How Ukrainian farms are finding their niche

May night frosts in Ukraine have severely damaged crops of "Sady Poltavshchyny," a farm specialising in horticulture and vegetable growing. Roman Tsinchenko, the owner, reports that 90% of their cherries, almost all apples, and a significant portion of plums were lost. Some areas were untouched, while others saw over half their berry crops destroyed.

"This year has been tough. Despite using all possible measures against frost, we couldn't save the harvest. Although the forecast indicated a slight drop, temperatures reached -6°C, making our efforts futile," says Tsinchenko.

The farm's losses exceed 1.5 million UAH due to the cherry crop failure alone, which typically provides the first revenue for further production expenses. "In 15 years of work, I've never seen anything like this. The remaining fruits will not provide the planned yield," Tsinchenko states.

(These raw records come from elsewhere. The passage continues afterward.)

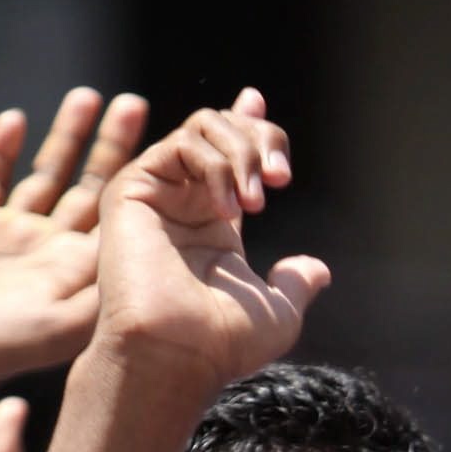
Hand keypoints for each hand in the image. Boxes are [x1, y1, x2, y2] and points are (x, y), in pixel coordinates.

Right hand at [0, 92, 149, 384]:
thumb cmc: (3, 346)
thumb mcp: (67, 320)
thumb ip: (104, 283)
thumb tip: (150, 249)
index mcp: (80, 267)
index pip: (120, 213)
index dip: (141, 176)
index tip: (166, 141)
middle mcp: (51, 247)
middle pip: (89, 184)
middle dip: (111, 144)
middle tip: (134, 104)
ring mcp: (12, 234)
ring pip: (45, 173)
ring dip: (66, 137)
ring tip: (87, 96)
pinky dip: (2, 150)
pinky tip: (16, 118)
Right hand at [88, 89, 330, 385]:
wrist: (178, 353)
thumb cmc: (220, 345)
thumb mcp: (278, 314)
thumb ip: (295, 284)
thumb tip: (318, 270)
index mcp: (213, 224)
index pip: (226, 156)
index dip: (244, 123)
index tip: (256, 98)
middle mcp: (183, 203)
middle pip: (220, 128)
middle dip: (260, 138)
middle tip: (280, 179)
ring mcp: (157, 193)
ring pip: (203, 127)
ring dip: (243, 153)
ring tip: (255, 203)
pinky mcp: (132, 188)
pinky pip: (183, 144)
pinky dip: (217, 166)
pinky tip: (228, 209)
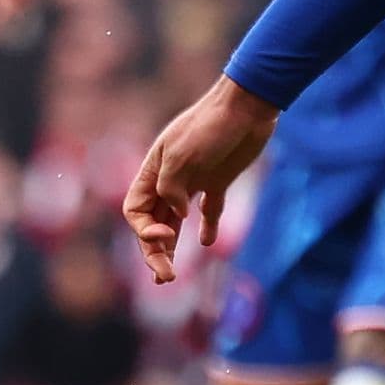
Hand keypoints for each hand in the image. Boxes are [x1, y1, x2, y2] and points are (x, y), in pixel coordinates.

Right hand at [121, 77, 279, 283]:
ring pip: (176, 222)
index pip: (135, 209)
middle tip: (165, 278)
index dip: (144, 229)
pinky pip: (208, 211)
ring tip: (170, 277)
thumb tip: (179, 216)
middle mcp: (170, 179)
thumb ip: (172, 187)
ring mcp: (194, 181)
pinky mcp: (218, 182)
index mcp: (153, 170)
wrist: (248, 106)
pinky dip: (206, 228)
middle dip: (154, 252)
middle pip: (153, 222)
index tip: (167, 233)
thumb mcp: (183, 154)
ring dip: (171, 248)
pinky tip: (207, 242)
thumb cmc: (212, 125)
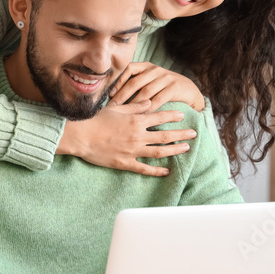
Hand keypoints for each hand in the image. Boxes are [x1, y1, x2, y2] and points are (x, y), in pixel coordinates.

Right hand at [57, 101, 196, 176]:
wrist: (80, 136)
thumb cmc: (96, 120)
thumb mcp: (116, 108)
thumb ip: (134, 106)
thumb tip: (149, 103)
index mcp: (136, 120)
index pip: (160, 117)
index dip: (173, 116)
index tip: (183, 116)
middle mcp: (138, 136)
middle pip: (165, 136)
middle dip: (181, 134)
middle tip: (194, 134)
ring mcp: (133, 151)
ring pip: (160, 152)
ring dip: (175, 150)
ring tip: (186, 149)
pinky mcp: (125, 163)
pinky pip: (145, 169)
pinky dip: (157, 171)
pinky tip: (167, 171)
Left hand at [109, 63, 205, 112]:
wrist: (191, 91)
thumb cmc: (166, 88)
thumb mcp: (151, 81)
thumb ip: (137, 83)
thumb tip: (114, 95)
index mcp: (147, 66)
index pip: (129, 69)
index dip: (119, 81)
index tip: (111, 94)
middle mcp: (155, 70)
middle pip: (135, 82)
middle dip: (122, 95)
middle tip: (113, 108)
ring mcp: (166, 78)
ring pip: (145, 92)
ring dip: (134, 104)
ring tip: (124, 115)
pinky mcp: (174, 88)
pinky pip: (158, 99)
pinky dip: (149, 109)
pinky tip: (142, 117)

"Sady Poltavshchyny" began vegetable farming in 2022, allocating up to 10 hectares for cabbage, peppers, cherry tomatoes, and watermelons this season. Unfortunately, all tomato seedlings were destroyed by frost. Peppers were also affected, but some plants survived. Cabbage, being more frost-resistant, saw no mass die-off, though yield may be impacted.

The farm paused raspberry cultivation to renew plantations. Need 11 million UAH for new ones. They hope to secure a grant from foreign partners to resume in the fall.

Despite challenges, the farm plans to expand vegetable cultivation next year. Tsinchenko emphasises the need to identify demand, calculate volumes, and study the market to operate effectively. Although his passion lies with orchards and berry farming, he will plant vegetables in uncertain times.